## EXTRACTED RECORDS:
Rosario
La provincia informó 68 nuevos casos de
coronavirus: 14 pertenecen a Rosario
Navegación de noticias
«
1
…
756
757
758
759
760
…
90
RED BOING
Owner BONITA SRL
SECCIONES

...

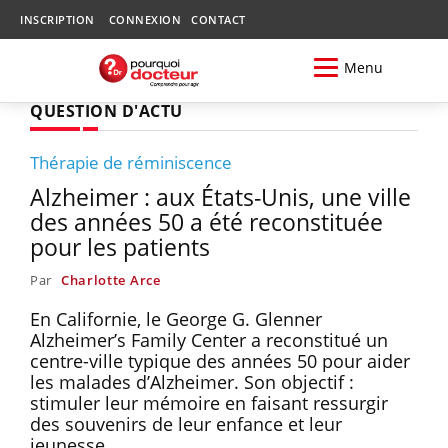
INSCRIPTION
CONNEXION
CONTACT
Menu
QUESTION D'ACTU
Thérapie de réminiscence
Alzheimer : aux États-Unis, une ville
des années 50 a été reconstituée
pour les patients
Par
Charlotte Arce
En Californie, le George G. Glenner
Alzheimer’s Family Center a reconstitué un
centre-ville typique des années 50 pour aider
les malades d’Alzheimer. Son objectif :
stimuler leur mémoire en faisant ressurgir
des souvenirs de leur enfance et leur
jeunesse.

## WORK ITEM:
Some lines in the records above contain "années". Count them and give the number only.

## ANSWER TO THIS TASK:
2